Rewrite the data as a JSON list of strings, one string per line and no blank lines, covering only the lines from the first line through the one containing "locality: Borsbeek/Anvers.", inclusive.
###
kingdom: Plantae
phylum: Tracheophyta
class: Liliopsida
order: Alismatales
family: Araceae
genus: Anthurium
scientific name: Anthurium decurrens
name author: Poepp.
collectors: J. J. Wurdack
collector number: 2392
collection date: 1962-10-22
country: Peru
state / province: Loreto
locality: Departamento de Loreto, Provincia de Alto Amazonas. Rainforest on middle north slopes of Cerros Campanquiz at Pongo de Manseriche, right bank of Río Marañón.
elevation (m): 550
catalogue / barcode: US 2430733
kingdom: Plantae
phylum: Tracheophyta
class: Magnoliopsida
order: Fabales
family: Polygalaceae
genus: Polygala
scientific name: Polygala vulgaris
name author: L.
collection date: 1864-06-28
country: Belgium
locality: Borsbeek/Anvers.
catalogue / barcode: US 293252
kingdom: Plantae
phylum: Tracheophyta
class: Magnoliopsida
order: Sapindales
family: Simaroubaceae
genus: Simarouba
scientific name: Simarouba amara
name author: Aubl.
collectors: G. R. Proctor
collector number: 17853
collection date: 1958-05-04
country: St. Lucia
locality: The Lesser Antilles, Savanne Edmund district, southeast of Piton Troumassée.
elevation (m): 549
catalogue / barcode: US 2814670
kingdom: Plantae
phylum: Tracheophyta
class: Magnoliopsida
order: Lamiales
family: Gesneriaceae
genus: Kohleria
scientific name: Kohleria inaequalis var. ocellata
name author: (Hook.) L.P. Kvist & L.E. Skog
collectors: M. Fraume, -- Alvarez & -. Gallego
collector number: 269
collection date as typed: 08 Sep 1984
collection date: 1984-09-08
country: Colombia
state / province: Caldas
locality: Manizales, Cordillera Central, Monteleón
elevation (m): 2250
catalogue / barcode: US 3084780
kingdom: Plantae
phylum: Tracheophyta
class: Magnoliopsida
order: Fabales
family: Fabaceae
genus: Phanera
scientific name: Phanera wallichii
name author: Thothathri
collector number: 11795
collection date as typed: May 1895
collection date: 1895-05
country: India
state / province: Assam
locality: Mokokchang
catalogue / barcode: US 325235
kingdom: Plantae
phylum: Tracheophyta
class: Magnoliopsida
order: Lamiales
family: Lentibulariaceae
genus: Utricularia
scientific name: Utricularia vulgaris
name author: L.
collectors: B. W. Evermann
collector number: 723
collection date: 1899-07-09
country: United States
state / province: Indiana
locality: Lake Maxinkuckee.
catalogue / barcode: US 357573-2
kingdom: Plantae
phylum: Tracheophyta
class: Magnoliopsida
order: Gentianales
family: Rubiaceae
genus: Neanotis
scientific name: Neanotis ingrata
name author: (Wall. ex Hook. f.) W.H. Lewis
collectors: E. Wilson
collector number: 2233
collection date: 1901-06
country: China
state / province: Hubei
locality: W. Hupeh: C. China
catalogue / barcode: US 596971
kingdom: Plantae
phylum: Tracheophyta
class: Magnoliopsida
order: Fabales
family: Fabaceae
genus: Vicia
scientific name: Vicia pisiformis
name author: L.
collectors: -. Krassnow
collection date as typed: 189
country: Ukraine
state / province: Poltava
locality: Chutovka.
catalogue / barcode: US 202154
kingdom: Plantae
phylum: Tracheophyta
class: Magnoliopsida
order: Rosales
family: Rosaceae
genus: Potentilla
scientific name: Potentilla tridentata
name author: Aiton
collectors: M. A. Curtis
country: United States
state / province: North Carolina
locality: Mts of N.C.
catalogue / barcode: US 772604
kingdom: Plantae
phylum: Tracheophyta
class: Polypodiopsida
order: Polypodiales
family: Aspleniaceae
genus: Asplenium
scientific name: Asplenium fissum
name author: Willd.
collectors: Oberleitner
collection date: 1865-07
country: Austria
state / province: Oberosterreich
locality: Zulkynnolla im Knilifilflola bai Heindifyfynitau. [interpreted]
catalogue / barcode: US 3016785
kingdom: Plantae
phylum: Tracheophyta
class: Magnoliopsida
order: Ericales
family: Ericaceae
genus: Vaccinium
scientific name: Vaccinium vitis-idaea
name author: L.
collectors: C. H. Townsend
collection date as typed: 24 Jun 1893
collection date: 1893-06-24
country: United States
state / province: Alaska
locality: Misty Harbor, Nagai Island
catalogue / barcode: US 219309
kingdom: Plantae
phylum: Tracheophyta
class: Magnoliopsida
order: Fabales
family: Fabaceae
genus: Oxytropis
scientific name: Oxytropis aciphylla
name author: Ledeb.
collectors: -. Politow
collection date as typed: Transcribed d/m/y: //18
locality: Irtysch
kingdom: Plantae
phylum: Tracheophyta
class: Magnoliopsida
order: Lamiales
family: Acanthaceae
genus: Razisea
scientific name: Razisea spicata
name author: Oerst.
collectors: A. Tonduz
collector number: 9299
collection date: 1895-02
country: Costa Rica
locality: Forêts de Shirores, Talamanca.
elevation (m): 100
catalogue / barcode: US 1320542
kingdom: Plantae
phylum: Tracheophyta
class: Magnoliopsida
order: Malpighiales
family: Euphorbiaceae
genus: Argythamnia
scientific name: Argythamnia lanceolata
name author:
###
**EXERCISE OUTPUT:**
[
  "kingdom: Plantae",
  "phylum: Tracheophyta",
  "class: Liliopsida",
  "order: Alismatales",
  "family: Araceae",
  "genus: Anthurium",
  "scientific name: Anthurium decurrens",
  "name author: Poepp.",
  "collectors: J. J. Wurdack",
  "collector number: 2392",
  "collection date: 1962-10-22",
  "country: Peru",
  "state / province: Loreto",
  "locality: Departamento de Loreto, Provincia de Alto Amazonas. Rainforest on middle north slopes of Cerros Campanquiz at Pongo de Manseriche, right bank of Río Marañón.",
  "elevation (m): 550",
  "catalogue / barcode: US 2430733",
  "kingdom: Plantae",
  "phylum: Tracheophyta",
  "class: Magnoliopsida",
  "order: Fabales",
  "family: Polygalaceae",
  "genus: Polygala",
  "scientific name: Polygala vulgaris",
  "name author: L.",
  "collection date: 1864-06-28",
  "country: Belgium",
  "locality: Borsbeek/Anvers."
]